Velocity Reviews - Computer Hardware Reviews

Velocity Reviews > Newsgroups > Programming > Java > multi-line Strings

Reply
Thread Tools

multi-line Strings

 
 
Joshua Cranmer
Guest
Posts: n/a
 
      12-15-2012
On 12/11/2012 3:02 PM, BGB wrote:
> if the bulk of the string literals are things internal to the program
> (rather than intended for an end user), then it makes little sense to
> move them to external resources (IME, most string literals tend to be
> program internal anyways, with human-readable messages few and far
> between, and most of these in-turn being internal debugging messages).


You must not work with large user-facing applications then. My
practice is very nearly the opposite--most string literals are either
involved with debugging to log files, keys to preferences/other
configuration, or keys to human readable messages. The latter two
classes are things that tend to be grouped outside of the program itself
for simple reasons of reducing management complexity (Clang even uses an
external file for its command line arguments, kind of [1], despite not
doing any localization of strings).

> with user-readable strings, the program could still be developed under a
> policy like "if you need the messages in a language you can read, either
> learn English (or Japanese or Chinese or similar) or get a dictionary",
> so making them external may not make much sense in this case.
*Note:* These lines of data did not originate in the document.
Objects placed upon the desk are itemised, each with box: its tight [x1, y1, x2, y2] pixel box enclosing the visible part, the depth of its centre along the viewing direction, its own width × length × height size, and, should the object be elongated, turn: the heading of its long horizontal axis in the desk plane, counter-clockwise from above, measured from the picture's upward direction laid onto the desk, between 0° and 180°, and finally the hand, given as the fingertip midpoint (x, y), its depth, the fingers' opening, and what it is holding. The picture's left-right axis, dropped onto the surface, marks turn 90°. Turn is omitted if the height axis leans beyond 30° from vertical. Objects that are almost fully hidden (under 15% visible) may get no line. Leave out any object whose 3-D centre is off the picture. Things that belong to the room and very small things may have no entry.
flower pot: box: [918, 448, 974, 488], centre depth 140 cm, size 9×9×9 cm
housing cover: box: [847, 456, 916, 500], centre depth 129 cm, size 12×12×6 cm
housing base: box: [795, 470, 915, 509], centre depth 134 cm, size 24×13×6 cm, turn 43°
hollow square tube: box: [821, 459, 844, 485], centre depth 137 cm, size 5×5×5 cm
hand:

Even if you don't need to provide translated messages, there is benefit
to centralizing program messages in external files. Ensuring consistency
is one key benefit that I can think of.

> even with language-specific strings, unless using magic numbers, a
> string may still be needed to refer to them.
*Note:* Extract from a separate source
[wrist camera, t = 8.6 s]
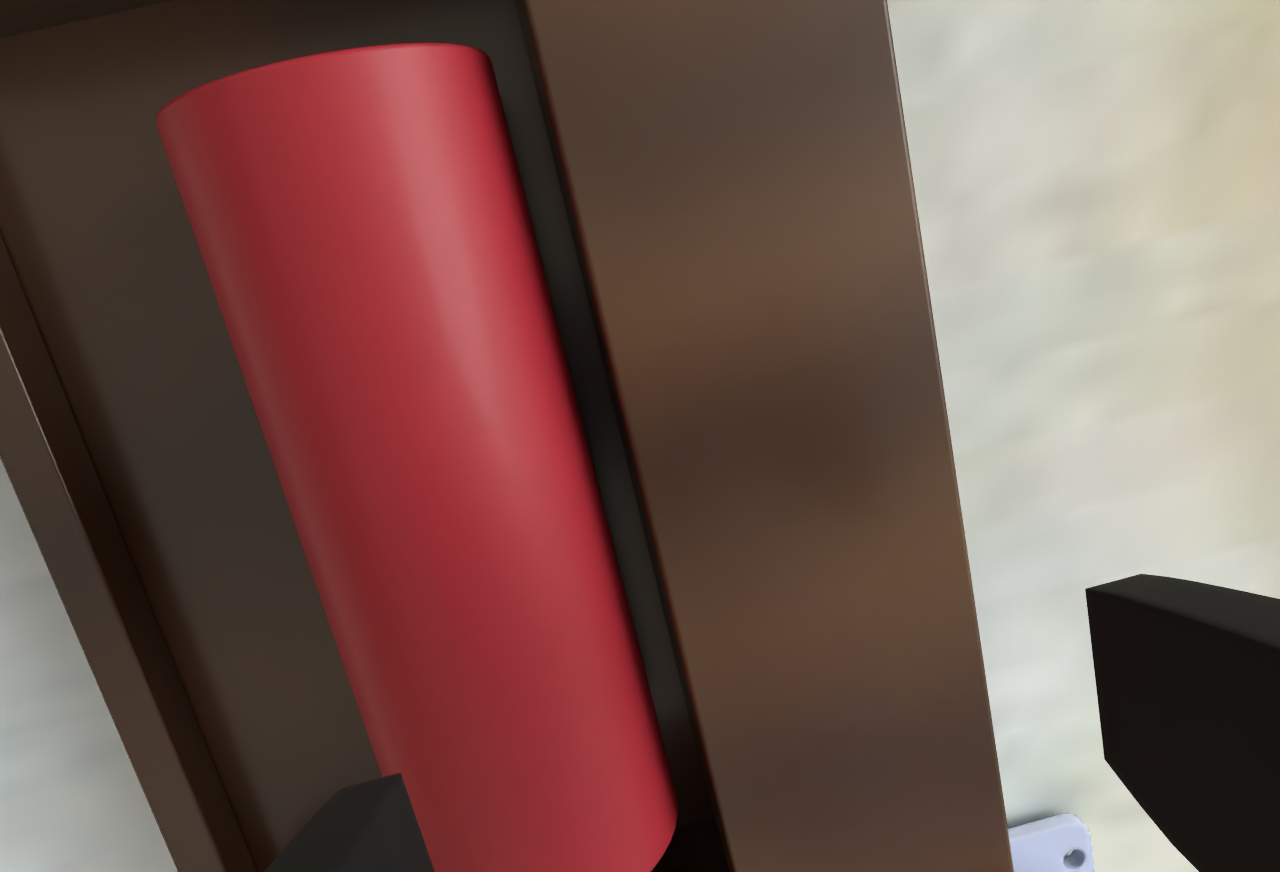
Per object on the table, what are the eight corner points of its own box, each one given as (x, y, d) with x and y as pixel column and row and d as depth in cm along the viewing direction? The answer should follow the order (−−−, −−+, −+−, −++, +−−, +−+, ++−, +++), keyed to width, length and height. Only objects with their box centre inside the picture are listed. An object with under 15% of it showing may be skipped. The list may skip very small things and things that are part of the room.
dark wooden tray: (894, 737, 20) (1039, 945, 14) (286, 902, 19) (173, 1194, 13) (739, -136, 15) (855, -359, 10) (-57, 38, 15) (-447, -90, 9)
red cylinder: (431, 792, 17) (654, 726, 17) (408, 980, 12) (706, 886, 13) (217, 144, 14) (491, 84, 14) (89, 98, 9) (488, 15, 10)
And a constant String is often used instead of copy-pasting the literal
around.

[1] The "kind of" is that this is turned into compiled code by a build step.

--
Beware of bugs in the above code; I have only proved it correct, not
tried it. -- Donald E. Knuth
 
Reply With Quote
 
 
 
 
BGB
Guest
Posts: n/a
 
      12-15-2012
On 12/14/2012 11:23 PM, Joshua Cranmer wrote:
> On 12/11/2012 3:02 PM, BGB wrote:
>> if the bulk of the string literals are things internal to the program
>> (rather than intended for an end user), then it makes little sense to
>> move them to external resources (IME, most string literals tend to be
>> program internal anyways, with human-readable messages few and far
>> between, and most of these in-turn being internal debugging messages).

>
> You must not work with large user-facing applications then. My
> practice is very nearly the opposite--most string literals are either
> involved with debugging to log files, keys to preferences/other
> configuration, or keys to human readable messages. The latter two
> classes are things that tend to be grouped outside of the program itself
> for simple reasons of reducing management complexity (Clang even uses an
> external file for its command line arguments, kind of [1], despite not
> doing any localization of strings).
>


I am mostly working on 3D stuff... (mostly a game, but also some 3D
tools, ...).

its "user facing" side is mostly the 3D renderer, sound mixing, and
user-input handling (mouse, keyboard actions, keyboard shortcuts, ...).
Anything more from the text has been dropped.